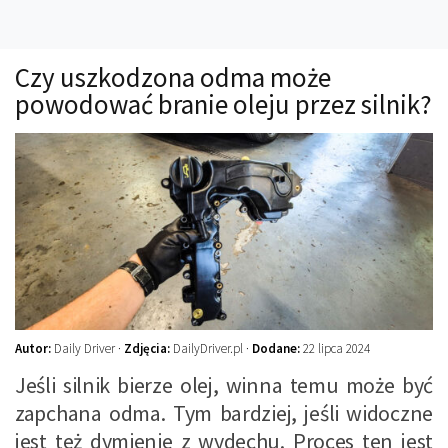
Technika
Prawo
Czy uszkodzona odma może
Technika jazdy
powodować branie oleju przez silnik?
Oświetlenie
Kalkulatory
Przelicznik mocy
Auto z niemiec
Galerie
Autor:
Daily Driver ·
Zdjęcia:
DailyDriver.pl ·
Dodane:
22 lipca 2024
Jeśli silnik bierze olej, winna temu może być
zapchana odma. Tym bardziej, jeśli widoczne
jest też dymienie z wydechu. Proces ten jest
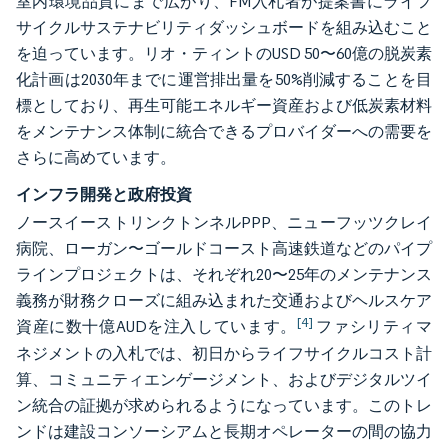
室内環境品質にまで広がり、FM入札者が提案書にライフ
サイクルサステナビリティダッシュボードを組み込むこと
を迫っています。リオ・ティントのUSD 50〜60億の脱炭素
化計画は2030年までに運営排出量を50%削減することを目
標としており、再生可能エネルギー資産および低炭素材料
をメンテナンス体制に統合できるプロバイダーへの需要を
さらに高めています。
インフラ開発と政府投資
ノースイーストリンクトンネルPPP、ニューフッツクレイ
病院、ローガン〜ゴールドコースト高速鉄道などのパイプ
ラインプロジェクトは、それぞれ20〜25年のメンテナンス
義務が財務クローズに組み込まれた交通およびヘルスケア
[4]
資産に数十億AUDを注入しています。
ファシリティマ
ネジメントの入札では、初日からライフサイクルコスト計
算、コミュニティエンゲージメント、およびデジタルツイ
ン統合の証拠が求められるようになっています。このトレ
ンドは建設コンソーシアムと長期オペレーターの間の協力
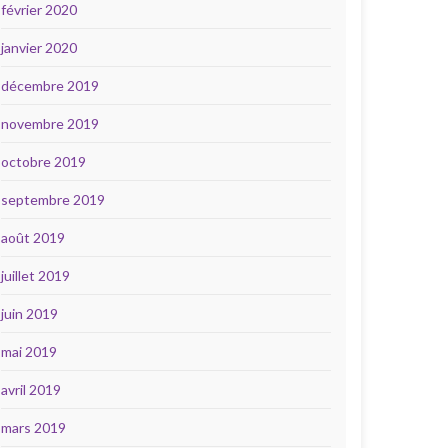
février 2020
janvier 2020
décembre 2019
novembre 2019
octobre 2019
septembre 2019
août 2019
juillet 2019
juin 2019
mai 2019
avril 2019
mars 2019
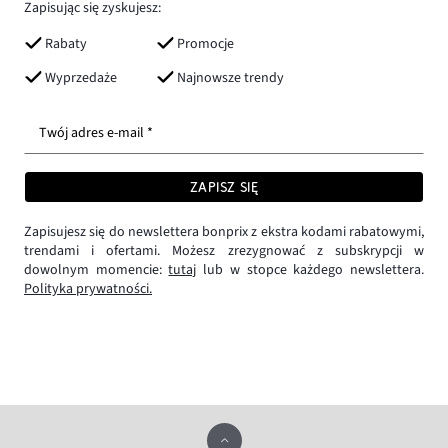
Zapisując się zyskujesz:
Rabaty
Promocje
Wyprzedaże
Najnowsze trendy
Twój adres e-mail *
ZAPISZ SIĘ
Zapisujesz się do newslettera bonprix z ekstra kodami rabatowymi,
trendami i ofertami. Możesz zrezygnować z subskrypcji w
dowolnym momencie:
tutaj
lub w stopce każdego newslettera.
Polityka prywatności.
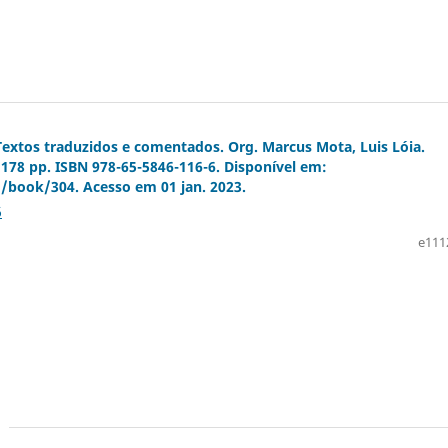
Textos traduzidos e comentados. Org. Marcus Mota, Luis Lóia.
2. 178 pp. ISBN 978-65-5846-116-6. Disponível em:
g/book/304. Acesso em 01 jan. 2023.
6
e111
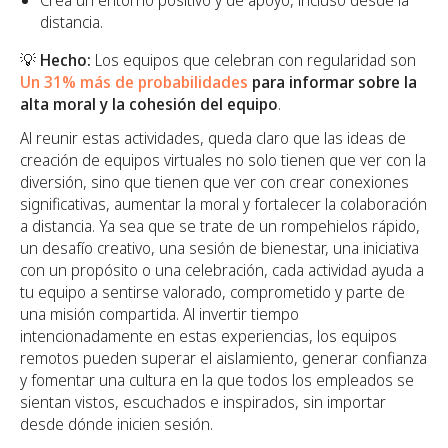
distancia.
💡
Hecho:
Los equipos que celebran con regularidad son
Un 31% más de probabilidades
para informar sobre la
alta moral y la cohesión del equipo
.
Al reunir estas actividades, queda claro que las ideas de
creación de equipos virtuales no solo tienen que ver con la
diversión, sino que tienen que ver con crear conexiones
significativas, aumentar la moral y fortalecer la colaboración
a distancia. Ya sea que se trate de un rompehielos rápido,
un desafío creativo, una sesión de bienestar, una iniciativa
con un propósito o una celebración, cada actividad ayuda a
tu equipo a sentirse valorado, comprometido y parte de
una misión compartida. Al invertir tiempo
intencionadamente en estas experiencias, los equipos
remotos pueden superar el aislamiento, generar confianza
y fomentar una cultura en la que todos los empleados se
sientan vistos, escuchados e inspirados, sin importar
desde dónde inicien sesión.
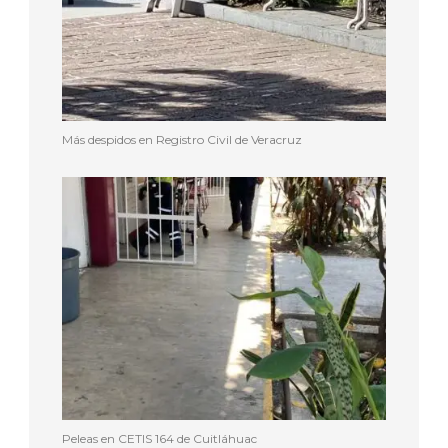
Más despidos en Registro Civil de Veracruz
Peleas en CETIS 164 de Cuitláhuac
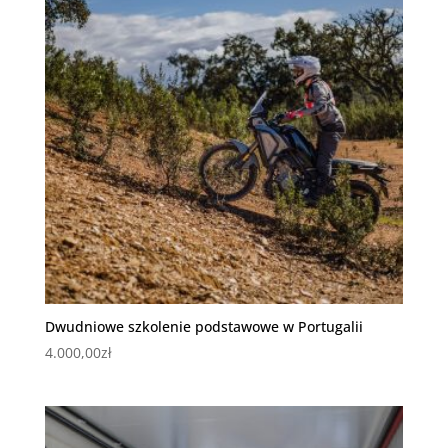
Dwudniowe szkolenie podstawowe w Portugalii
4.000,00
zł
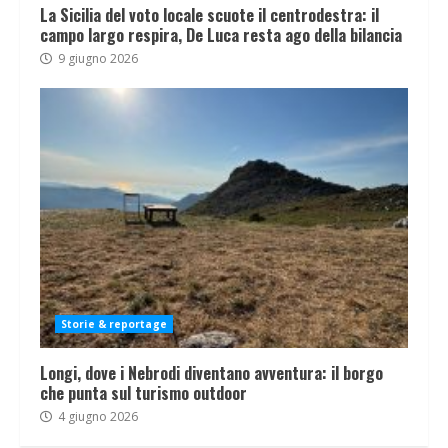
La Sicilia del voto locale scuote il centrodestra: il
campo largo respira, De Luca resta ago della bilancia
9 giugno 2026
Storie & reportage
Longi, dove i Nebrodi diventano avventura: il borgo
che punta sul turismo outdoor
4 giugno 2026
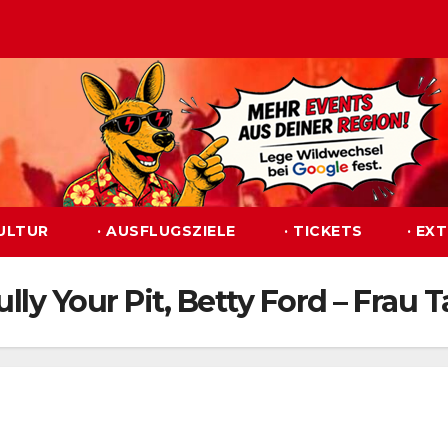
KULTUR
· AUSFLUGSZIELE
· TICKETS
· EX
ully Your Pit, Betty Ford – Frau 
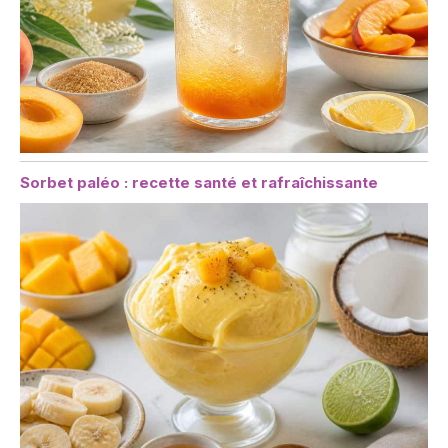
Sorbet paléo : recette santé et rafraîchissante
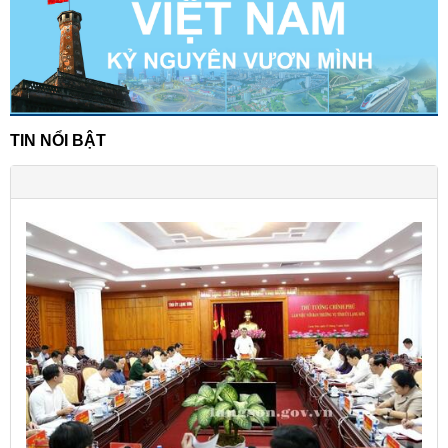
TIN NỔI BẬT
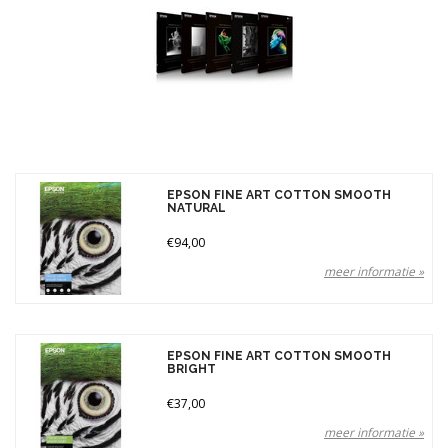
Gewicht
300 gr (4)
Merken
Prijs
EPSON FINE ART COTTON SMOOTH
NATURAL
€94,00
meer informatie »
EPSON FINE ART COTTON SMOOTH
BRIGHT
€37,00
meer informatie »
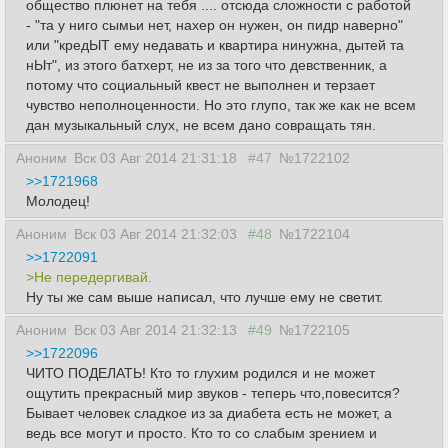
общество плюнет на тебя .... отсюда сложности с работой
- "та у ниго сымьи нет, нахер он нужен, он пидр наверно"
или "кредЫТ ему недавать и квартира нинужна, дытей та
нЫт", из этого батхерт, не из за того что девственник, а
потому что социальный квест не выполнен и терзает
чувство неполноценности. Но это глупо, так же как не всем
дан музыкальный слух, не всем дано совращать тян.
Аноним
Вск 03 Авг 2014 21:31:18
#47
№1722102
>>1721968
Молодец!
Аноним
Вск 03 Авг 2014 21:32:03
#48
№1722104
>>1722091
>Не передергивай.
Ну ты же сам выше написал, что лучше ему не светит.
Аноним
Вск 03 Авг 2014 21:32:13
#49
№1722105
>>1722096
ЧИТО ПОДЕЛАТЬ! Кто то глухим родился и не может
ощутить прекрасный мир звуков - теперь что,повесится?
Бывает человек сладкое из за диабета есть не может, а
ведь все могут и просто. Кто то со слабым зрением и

> **EXERCISE DETAILS**:
Please pick out each line in the records above that contains the word "sesión", treating uppercase and lowercase letters as different.

> **REPLY TO THE EXERCISE**:
un desafío creativo, una sesión de bienestar, una iniciativa
desde dónde inicien sesión.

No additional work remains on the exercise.